## COMPITO ASSEGNATO A
Secondo il testo citato qui sotto, in quale data si terranno le elezioni politiche in Germania?

## TESTO CITATO
▽

Germania, Spagna, Italia. In questa particolare fase politica, un numero sempre maggiore di persone fa un ragionamento elementare. Molto rumore spesso nasconde molta fuffa. Molto silenzio spesso può nascondere molta saggezza

Tweet. Post. Retweet. Beep. Selfie. WhatsApp. Alert. Clic. Lo sappiamo tutti, no? Il nostro mondo è un luogo molto rumoroso e ogni volta che ci capita di essere in vacanza ce ne accorgiamo in un lampo di che cosa significa vivere circondati da un po’ di silenzio, lontani da quel frastuono che, come ha segnalato pochi mesi fa l’Organizzazione mondiale della sanità con toni vagamente apocalittici, costituisce ormai “un onere per la salute ambientale secondo solo all’inquinamento atmosferico”. “Il rumore eccessivo – continua l’Oms – danneggia seriamente la salute umana e interferisce con le attività quotidiane delle persone che si trovano a scuola, al lavoro, a casa. Può inoltre disturbare il sonno, causare danni cardiovascolari, ridurre le proprie prestazioni e provocare cambiamenti nel comportamento sociale”. L’insofferenza covata da ciascuno di noi per i rumori eccessivi non è più solo un tema che riguarda la psicologia sociale ma è un tema che riguarda sempre di più un ambito all’interno del quale la strategia del silenzio sta cominciando a dare i suoi frutti.

  

Naturalmente, parliamo della politica, e per ragioni che forse vale la pena passare in rassegna possiamo dire che mai come in questa fase della storia contemporanea la strategia del silenzio temperato si sta configurando come un argine alla rumorosa politica del beep e del clic. In Germania, come ha notato ieri su Bloomberg un columnist molto acuto, Leonid Bershidsky, a cinque settimane dalle elezioni politiche (24 settembre, ci siamo quasi) Angela Merkel, in questo scorcio finale di campagna elettorale, ha scelto di utilizzare contro il suo principale avversario, Martin Schulz, un’arma insieme diabolica e devastante: le vacanze. Schulz, molto sudato, gira il mondo per conquistare la Germania, con risultati mediocri (gli ultimi sondaggi danno la Spd indietro di 15 punti sulla Cdu). Merkel, molto posata, gira invece l’Italia per trovare un po’ di pace, trasformando il suo silenzio in un tassello ulteriore della sua strategia, al centro della quale vi è la volontà esplicita di presentarsi di fronte agli elettori come un argine non tanto all’esercito dei populisti quanto all’esercito degli ansiogeni. Für ein Deutschland, in dem wir gut und gerne leben, recitano gli slogan della campagna della Cancelliera. Ovverosia: per una Germania nella quale possiamo vivere bene ed essere felici.

△

## RIGHE DI DATI
▽

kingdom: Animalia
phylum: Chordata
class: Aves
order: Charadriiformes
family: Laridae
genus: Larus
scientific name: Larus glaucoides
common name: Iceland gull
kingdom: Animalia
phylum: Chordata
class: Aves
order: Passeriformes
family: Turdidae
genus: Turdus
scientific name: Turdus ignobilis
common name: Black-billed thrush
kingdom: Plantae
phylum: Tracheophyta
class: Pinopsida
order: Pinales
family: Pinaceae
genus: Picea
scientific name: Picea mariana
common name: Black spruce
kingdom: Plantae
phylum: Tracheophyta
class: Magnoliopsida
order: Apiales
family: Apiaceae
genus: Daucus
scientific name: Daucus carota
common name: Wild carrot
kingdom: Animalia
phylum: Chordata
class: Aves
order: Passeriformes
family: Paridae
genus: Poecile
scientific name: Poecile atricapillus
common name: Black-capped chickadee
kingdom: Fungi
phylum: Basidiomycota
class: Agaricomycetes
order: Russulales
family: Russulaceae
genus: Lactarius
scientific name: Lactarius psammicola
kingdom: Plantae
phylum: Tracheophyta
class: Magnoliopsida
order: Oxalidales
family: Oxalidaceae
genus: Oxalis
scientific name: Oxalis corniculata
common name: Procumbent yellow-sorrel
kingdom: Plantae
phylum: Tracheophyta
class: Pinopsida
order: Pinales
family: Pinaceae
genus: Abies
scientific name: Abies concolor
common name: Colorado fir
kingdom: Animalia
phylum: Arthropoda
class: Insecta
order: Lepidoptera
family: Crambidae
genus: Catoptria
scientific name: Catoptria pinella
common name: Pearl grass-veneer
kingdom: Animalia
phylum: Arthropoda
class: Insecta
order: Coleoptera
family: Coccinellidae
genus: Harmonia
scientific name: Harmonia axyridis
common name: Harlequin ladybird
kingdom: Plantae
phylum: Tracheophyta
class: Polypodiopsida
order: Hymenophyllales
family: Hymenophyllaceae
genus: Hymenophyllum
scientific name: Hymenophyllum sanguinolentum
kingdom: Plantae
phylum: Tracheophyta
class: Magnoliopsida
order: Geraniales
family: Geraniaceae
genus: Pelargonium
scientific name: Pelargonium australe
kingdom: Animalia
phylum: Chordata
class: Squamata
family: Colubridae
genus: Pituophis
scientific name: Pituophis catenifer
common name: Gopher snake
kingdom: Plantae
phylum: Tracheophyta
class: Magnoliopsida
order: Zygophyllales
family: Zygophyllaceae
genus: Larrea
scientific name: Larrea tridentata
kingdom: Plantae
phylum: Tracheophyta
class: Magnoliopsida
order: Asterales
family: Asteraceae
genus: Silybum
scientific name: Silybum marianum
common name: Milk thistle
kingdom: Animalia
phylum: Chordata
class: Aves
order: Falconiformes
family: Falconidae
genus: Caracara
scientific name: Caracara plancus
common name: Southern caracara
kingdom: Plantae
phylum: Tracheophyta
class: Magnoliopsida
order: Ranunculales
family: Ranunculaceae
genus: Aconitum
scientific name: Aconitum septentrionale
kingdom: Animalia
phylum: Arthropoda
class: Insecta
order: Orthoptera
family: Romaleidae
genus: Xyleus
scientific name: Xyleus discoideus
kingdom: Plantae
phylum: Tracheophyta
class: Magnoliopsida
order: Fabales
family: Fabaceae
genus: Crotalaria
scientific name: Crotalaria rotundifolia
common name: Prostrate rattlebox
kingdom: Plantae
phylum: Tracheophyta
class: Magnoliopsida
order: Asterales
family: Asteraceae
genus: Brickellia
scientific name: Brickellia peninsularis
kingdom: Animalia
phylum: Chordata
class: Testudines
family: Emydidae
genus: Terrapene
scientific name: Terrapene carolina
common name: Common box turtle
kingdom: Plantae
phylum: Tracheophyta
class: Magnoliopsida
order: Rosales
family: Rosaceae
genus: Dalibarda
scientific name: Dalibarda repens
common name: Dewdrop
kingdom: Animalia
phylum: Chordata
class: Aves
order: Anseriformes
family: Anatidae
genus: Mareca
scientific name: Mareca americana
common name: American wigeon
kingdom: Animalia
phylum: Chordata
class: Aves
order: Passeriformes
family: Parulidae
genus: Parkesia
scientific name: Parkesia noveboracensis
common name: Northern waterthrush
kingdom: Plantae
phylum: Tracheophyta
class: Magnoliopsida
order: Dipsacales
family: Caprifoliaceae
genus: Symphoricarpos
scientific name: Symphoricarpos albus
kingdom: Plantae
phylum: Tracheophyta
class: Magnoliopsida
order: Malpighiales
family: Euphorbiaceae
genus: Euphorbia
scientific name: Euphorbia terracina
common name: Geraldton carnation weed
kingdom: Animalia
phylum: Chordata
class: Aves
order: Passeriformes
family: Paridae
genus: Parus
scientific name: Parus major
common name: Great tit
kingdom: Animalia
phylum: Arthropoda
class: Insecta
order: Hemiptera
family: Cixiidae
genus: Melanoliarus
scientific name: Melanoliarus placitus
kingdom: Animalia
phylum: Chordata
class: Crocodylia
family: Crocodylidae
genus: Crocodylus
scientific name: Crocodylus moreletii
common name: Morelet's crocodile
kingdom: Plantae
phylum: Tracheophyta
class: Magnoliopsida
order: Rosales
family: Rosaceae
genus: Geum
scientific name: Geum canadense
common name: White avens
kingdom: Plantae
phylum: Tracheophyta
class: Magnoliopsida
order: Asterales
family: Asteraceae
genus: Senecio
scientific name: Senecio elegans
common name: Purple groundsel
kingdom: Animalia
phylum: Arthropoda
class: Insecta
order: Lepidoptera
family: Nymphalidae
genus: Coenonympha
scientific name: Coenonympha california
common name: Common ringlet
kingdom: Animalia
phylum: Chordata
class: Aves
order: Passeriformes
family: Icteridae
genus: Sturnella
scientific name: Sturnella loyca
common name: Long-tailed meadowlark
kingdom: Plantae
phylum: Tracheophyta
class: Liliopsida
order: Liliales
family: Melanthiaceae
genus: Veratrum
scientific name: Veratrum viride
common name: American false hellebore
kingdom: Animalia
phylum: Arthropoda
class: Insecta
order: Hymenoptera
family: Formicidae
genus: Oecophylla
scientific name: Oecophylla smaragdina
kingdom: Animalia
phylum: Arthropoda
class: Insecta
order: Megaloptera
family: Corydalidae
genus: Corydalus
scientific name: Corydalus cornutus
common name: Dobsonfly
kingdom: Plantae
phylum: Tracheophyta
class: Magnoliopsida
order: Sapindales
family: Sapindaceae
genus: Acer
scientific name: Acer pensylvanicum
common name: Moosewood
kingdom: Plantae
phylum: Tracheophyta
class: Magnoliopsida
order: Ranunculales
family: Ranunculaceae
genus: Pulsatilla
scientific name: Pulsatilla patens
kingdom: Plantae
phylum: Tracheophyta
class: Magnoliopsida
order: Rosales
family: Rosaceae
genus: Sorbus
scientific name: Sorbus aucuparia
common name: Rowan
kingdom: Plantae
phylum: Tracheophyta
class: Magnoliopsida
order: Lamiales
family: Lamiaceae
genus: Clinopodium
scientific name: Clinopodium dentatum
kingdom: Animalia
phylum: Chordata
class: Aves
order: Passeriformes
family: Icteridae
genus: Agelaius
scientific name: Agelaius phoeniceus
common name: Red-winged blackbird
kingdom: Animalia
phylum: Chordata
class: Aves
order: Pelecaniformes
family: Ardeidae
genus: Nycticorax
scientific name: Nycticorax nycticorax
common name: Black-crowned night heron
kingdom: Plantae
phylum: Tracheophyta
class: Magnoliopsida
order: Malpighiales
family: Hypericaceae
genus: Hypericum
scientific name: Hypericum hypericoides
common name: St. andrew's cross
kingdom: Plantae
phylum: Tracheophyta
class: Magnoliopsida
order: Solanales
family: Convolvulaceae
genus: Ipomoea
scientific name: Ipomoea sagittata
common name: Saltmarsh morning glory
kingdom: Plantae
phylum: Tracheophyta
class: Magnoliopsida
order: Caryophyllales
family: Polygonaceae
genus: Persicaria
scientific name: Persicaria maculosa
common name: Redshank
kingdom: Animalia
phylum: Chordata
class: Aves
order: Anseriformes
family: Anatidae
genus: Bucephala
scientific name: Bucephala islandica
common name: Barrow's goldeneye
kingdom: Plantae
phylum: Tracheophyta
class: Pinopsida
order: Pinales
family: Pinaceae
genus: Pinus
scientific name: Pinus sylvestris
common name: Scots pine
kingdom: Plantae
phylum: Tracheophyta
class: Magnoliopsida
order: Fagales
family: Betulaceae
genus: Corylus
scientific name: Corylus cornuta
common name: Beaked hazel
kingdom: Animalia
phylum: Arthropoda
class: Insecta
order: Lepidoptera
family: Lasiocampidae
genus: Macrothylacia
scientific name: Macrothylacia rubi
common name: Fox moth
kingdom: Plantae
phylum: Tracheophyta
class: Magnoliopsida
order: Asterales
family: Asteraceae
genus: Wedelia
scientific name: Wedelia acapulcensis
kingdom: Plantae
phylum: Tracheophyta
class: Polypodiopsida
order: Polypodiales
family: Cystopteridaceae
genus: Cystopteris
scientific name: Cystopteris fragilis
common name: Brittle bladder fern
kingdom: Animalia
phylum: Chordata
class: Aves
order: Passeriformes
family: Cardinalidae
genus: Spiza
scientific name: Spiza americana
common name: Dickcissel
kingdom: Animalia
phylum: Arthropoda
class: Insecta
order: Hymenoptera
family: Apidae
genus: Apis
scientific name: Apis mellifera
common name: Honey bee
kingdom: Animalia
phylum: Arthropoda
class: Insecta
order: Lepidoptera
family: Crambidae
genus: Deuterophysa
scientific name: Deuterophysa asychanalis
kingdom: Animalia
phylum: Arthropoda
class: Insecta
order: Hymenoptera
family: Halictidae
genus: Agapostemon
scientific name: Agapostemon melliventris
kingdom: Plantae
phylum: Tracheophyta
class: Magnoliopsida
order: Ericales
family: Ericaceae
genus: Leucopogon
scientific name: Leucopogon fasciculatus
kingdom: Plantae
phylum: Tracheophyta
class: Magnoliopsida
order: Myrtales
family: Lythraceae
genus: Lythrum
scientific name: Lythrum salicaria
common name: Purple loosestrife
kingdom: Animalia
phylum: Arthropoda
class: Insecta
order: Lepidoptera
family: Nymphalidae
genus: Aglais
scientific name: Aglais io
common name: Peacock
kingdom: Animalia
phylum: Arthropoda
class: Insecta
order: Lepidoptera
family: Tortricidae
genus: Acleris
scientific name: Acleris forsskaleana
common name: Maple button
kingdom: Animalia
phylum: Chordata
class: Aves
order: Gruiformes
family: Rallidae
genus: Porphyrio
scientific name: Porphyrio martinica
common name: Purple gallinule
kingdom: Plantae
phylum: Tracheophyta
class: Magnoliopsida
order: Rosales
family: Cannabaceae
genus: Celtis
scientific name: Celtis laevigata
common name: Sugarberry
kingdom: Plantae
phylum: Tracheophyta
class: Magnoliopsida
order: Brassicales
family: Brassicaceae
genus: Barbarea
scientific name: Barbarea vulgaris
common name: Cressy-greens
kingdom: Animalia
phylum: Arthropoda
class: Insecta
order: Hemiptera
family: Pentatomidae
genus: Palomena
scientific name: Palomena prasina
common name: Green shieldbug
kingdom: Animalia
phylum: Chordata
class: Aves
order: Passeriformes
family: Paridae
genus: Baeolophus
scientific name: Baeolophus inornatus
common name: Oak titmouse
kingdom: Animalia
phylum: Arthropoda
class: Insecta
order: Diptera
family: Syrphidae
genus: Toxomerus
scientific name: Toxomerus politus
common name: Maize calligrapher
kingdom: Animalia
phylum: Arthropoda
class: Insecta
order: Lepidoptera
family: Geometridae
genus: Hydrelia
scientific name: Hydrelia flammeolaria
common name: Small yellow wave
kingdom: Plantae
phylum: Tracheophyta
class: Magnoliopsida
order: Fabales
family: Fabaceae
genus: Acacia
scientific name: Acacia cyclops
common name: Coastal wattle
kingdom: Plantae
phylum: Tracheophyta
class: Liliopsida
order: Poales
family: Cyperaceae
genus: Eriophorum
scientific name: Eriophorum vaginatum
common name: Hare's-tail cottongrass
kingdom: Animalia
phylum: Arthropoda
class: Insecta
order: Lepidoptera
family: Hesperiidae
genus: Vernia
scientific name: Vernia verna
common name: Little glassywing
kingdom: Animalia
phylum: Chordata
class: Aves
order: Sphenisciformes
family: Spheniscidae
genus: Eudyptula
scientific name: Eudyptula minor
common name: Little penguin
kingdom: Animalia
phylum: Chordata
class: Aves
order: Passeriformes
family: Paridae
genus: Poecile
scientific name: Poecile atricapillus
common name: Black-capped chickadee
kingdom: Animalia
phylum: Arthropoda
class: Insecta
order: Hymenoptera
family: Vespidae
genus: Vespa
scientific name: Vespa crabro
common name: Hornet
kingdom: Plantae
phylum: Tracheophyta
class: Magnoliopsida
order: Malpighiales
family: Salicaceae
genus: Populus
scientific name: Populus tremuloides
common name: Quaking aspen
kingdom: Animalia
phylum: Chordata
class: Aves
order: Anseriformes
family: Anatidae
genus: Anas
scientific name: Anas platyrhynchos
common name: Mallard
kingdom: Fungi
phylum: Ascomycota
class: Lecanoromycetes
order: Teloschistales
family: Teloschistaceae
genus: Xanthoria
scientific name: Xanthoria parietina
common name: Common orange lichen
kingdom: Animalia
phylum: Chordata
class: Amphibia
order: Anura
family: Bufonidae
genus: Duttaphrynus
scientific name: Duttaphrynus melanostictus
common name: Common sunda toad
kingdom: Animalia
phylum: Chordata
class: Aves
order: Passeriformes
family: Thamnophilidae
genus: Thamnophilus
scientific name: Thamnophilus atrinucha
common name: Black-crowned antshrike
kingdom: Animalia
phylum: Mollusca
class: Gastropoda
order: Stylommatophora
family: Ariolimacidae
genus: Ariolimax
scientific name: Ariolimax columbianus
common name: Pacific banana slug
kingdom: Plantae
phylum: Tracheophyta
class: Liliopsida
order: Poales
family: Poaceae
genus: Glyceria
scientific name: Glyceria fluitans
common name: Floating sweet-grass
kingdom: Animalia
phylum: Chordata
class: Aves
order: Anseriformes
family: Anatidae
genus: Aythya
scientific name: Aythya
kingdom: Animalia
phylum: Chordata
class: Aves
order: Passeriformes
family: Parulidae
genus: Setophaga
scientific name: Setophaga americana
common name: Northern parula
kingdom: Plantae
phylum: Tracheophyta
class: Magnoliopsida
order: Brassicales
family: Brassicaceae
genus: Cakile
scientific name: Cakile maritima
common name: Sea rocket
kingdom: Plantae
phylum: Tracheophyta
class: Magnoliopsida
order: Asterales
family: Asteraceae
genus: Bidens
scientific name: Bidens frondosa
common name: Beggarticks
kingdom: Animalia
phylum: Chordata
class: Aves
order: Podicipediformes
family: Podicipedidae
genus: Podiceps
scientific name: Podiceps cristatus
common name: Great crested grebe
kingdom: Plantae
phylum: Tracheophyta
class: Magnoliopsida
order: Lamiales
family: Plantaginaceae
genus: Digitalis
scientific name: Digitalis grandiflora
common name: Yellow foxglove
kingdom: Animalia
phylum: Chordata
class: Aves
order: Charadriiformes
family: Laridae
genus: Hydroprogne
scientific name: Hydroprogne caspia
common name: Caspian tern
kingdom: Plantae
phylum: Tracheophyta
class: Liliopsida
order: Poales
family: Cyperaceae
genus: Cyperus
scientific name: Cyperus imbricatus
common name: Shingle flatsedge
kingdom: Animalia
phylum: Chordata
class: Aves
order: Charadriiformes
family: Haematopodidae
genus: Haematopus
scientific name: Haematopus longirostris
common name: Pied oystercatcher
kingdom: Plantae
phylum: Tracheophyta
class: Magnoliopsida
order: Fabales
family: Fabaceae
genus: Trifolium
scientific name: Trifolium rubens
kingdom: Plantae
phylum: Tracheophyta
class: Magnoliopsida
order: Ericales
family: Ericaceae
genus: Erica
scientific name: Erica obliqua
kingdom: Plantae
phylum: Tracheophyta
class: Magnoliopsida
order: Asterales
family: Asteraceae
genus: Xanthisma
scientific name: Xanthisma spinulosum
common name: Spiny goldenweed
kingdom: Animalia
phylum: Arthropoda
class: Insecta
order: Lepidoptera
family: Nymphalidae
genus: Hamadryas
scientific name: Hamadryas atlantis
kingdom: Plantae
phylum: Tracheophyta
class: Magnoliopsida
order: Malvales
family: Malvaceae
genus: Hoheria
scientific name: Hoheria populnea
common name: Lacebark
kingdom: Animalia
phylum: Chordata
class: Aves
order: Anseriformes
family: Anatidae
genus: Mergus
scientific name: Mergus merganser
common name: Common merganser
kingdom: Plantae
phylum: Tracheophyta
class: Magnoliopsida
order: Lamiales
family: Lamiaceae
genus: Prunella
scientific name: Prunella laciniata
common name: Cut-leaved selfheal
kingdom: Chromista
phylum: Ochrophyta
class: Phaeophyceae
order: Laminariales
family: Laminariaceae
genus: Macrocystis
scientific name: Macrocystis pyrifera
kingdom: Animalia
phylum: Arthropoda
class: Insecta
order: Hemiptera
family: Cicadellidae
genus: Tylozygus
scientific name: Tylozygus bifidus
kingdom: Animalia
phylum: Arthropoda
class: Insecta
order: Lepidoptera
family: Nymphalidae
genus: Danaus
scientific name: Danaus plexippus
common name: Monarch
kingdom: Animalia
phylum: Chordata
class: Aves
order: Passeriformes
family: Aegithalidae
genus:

△

## COMPITO ASSEGNATO B
Restituisci senza modifiche le righe delle voci qui sopra: comincia dalla riga che contiene "genus: Porphyrio" e fermati dopo quella che contiene "common name: Coastal wattle", includendo entrambe.

## RISPOSTA CORRETTA A
Il 24 settembre.

## RISPOSTA CORRETTA B
genus: Porphyrio
scientific name: Porphyrio martinica
common name: Purple gallinule
kingdom: Plantae
phylum: Tracheophyta
class: Magnoliopsida
order: Rosales
family: Cannabaceae
genus: Celtis
scientific name: Celtis laevigata
common name: Sugarberry
kingdom: Plantae
phylum: Tracheophyta
class: Magnoliopsida
order: Brassicales
family: Brassicaceae
genus: Barbarea
scientific name: Barbarea vulgaris
common name: Cressy-greens
kingdom: Animalia
phylum: Arthropoda
class: Insecta
order: Hemiptera
family: Pentatomidae
genus: Palomena
scientific name: Palomena prasina
common name: Green shieldbug
kingdom: Animalia
phylum: Chordata
class: Aves
order: Passeriformes
family: Paridae
genus: Baeolophus
scientific name: Baeolophus inornatus
common name: Oak titmouse
kingdom: Animalia
phylum: Arthropoda
class: Insecta
order: Diptera
family: Syrphidae
genus: Toxomerus
scientific name: Toxomerus politus
common name: Maize calligrapher
kingdom: Animalia
phylum: Arthropoda
class: Insecta
order: Lepidoptera
family: Geometridae
genus: Hydrelia
scientific name: Hydrelia flammeolaria
common name: Small yellow wave
kingdom: Plantae
phylum: Tracheophyta
class: Magnoliopsida
order: Fabales
family: Fabaceae
genus: Acacia
scientific name: Acacia cyclops
common name: Coastal wattle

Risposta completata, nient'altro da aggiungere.